AlvernoINK Spring / Fall 2017 | Page 63

“Poker!”

“You gonna give details or make me guess?” Celestine said giving the cards a full wash, dealing two at a time facedown to each of the players, dragging her chair inwards.

Sol sucked a breath between her teeth. “Each body is missing a heart. Sound familiar?”

“How deep are the lacerations?” Celestine tutted, her interest rattling Sol’s insides, organs piling over each other. Celestine, you are fucked.

“I don’t know how to play poker.” Sol spit out, the tongue in her mouth lashing out protectively.

“Fold.”

Ximena shook her head. “I fold too this game is stupid.”

“We aren’t done,” Celestine interjected, eyes ablaze. “Investigadora Garcia is still in.”

“Celestine, I don’t know how to play poker.”

“Sit.”

“I’ll play,” Sol leaned back in the stiff chair, her tired joints cracking against the unavoidable contact. “but word of advice, you should get someone else to do your work. The one you got now’s sloppy.” She shifted her eyes to Celestine’s tight, unwelcoming face and knew she had struck a nerve.

Celestine let out a low whistle. “You got huevitos Zaparrita?”

“I came to work, not play.”

“We’re cut from the same cloth.”

“That’s not my last name.”

“Maybe,” Celestine pushed her short tresses, flecked with canas, out of her face, and noticed how much Sol looked like Gabriela when she edged closer to the table. “But mi sangre escure through yours. My thoughts find you. I gotta give it to you, eres mas cabrona. I like to think you get that from me.” Her words rolled of her tongue in a slippery slope. Sol shrugged her shoulders nonchalantly, whispering just breathe warily into the corridors of her mind. But Sol knew better; was as far from relaxed as one can be. This morning, when she was startled at the wake of the new hot day, Celestine had been a blink away. In her nightmare, she became Celestine. Had been the one to kill. Before the nightmare was consumed in darkness, she saw herself crouched over a body, the heart in Sol’s hand and bits of it caught between her coffee-bleached teeth. That was just a fucked-up nightmare, Sol pushed the image back into submission.
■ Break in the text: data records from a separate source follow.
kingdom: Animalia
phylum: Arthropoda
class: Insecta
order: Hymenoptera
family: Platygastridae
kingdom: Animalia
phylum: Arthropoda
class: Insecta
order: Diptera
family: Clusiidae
“The last time it snowed was 1997,” Sol cupped her chin with her hand and rubbed circles on the skin there. She looked comfortable, composed, Investigadora Sol. “then suddenly, we get a bit of snow and I wake up this past March to a killer? It’s a bit peculiar don’t you think?”

“97’ was a good year.”

“I need you to tell me if you have fans. Anybody come snooping around here proclaiming their love?”
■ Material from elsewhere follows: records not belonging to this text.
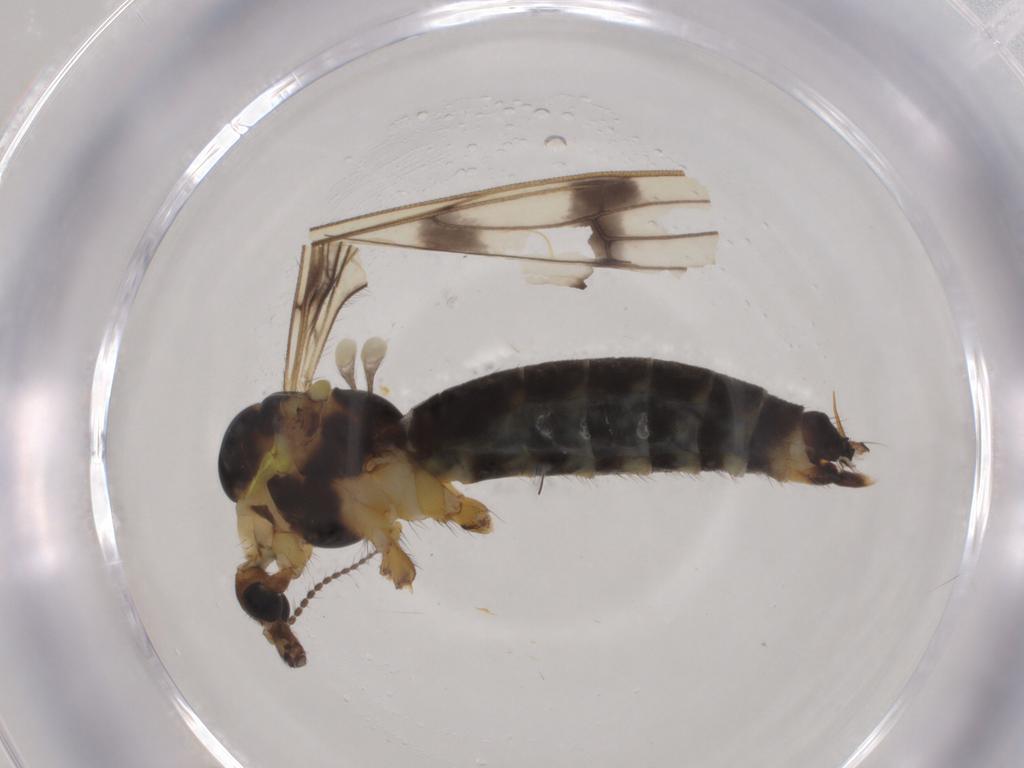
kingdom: Animalia
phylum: Arthropoda
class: Insecta
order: Diptera
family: Limoniidae
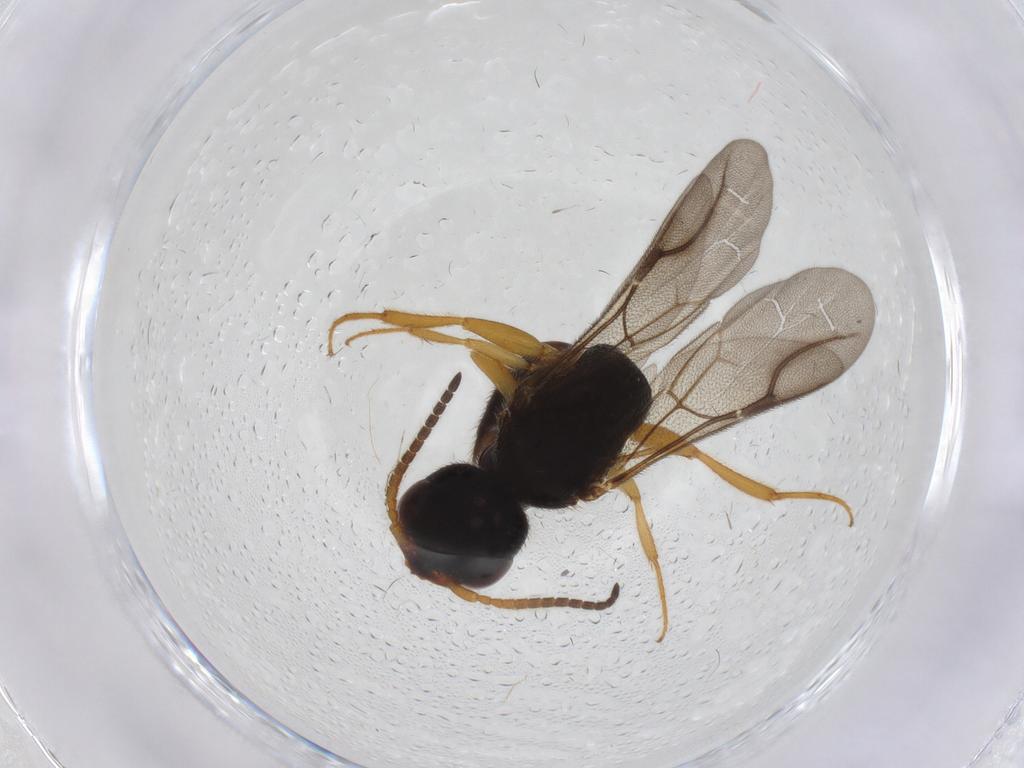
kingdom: Animalia
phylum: Arthropoda
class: Insecta
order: Hymenoptera
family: Bethylidae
Tsk, Tsk Garcia, you didn’t play.”

“Listen, I don’t—”

"Ximena, let’s play another round.” Celestine was suddenly uninterested in Sol, turning completely away from her. Unbeknownst to Celestine, Sol was relieved, finally able to breathe in an unstrained way.
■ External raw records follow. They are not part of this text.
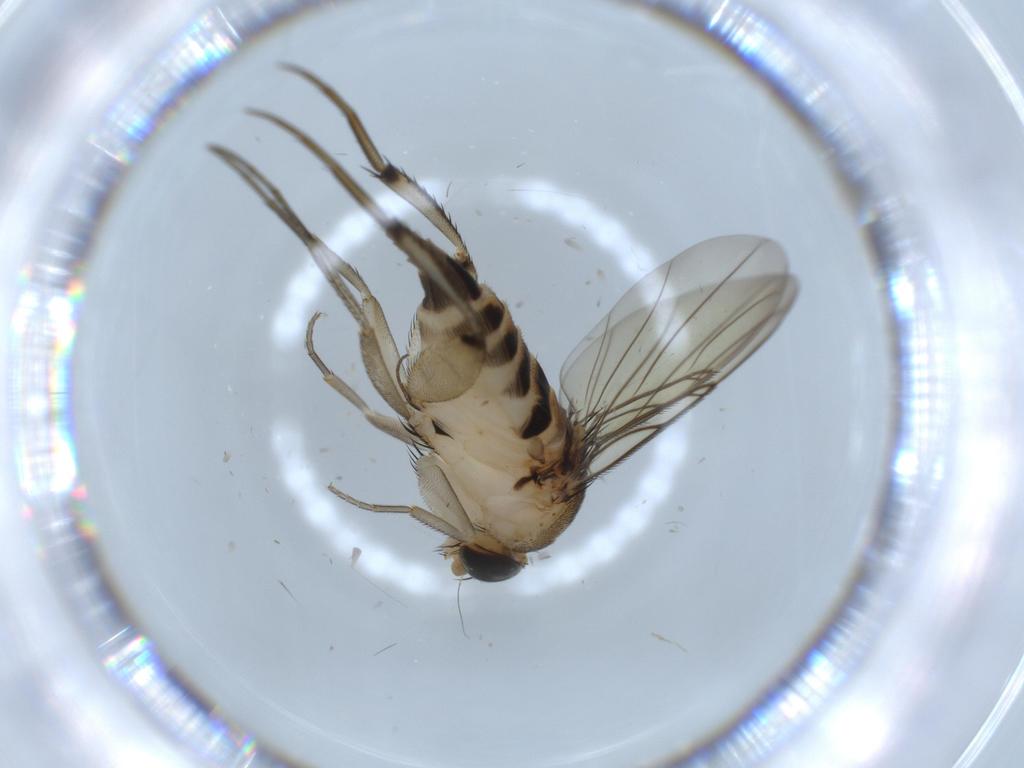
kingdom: Animalia
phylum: Arthropoda
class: Insecta
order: Diptera
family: Phoridae
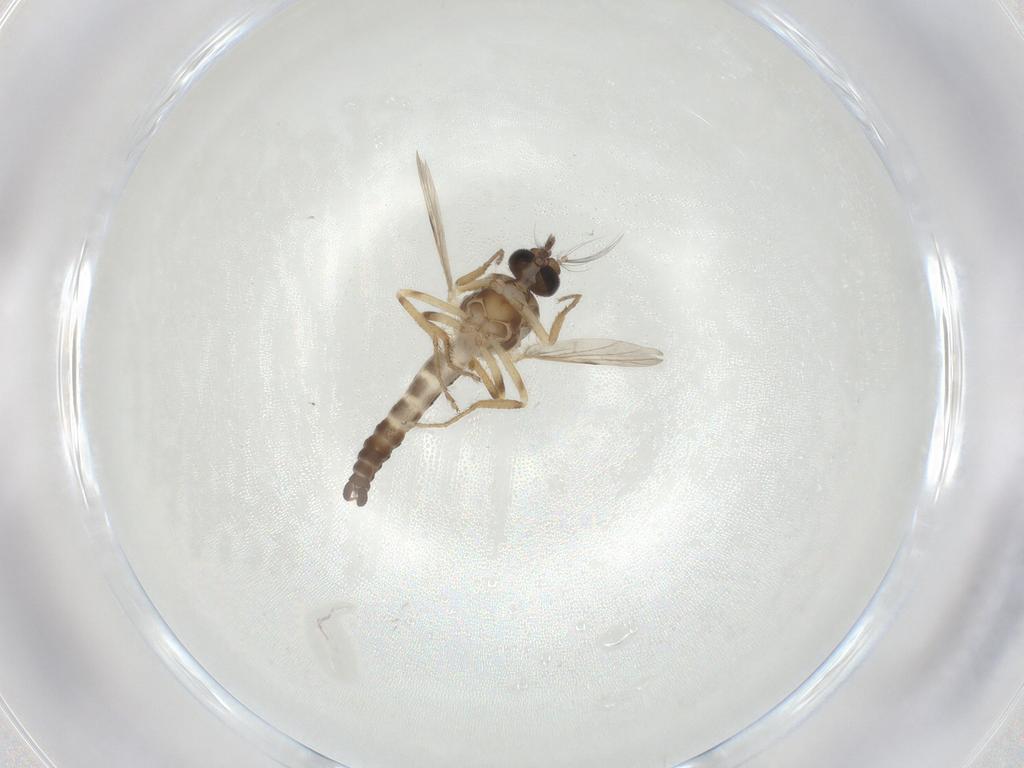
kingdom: Animalia
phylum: Arthropoda
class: Insecta
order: Diptera
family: Ceratopogonidae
“No, I’m bored! And I’m sure Sol—”

“We are playing another game.”

“I said I’m bored!”

"Renata let’s play.”

Sol’s silver cellphone vibrated in her back pocket, giving her an excuse to wander off as she muttered a mechanical greeting.

“We got another one,” her partner—Maru Villanueva—sighed tiredly. “and this time the fucking eyes are gone.”

“And the heart?”

“Get down here Garcia, yeah?”

Sol snapped the phone shut, pursing her lips into a thin line. The bags of her eyes were bruised, a side effect of her unstable sleep. She shook her head, hand on her hip as she turned on her heels with the murder in mind. The eyes are gone.

“Duty calls?”

“I’ll be back.” Retracing her steps, she was back on the train, heading South and keeping the sleep at bay. With Celestine’s smile etched in her mind she arrived, sweaty, disillusioned, and ready to go home. The last thing she wanted to do was inspect a dead body especially after her nightmare. Her deep brown freckles painted the tops of her cheeks, reaching the edge of her face. The back of her hand wiped off a sheet of sweat, and she brushed over the scar on her face. It was a product of a life she didn’t remember. The scar was lighter than her russet pigmentation, her damaged skin a stranger to the complexion passed down by her mother.